Ogbu has worked with an Innerbelt Advisory committee comprising those who were directly impacted by the highway, relatives of original families and community leaders.

The work has included an Innerbelt Reunion and a jazz and blues festival, as well as a collection of oral histories by residents who remember the joys of the neighborhood and the grief the highway caused.

Ogbu said she plans to present a report this summer that can help the city understand community preferences for the site, which will dovetail with the planning work that can now be accomplished through the federal grant.

“The idea was, that through my work, we would identify community preferences for the site and my process also includes elements of understanding what this moving-toward-healing looks like,” she said. “So, those were always supposed to be set up as kind of North Stars to then do a more formal master-planning process.”

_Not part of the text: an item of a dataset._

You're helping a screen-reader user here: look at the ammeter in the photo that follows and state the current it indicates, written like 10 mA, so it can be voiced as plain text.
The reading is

With 33 acres in the middle of the city, the site presents many logistical challenges, made clear when bringing people physically to the site, Ogbu said.

The last stretch of the Innerbelt viewed from the southwest. (Akron Metropolitan Area Transportation Study)

So, it’s likely formal development is years away, she said, but in the meantime, the city asked her to weigh in on possible short-term uses for the site.

To that end, information collection is ongoing in Akron, she said.

While Ogbu is interpreting the results of recent interactions, she’s planning a push this spring with focus groups, ward-meeting presentations and engagement stations at community events, she said.

“This kind of additional engagement will be a little bit more concrete, because by this point, we’ve had six months of data collection that’s given us some sense of ideas, of things that people are interested or not interested in,” she said.

The information gathered this spring will be weighed against what’s been collected so far to help refine her upcoming report, she said.

Following that, the city intends to use the federal grant to create a master plan to identify immediate “interventions” that can have a positive impact and look at ways the land in the closed section might become an asset, the city said.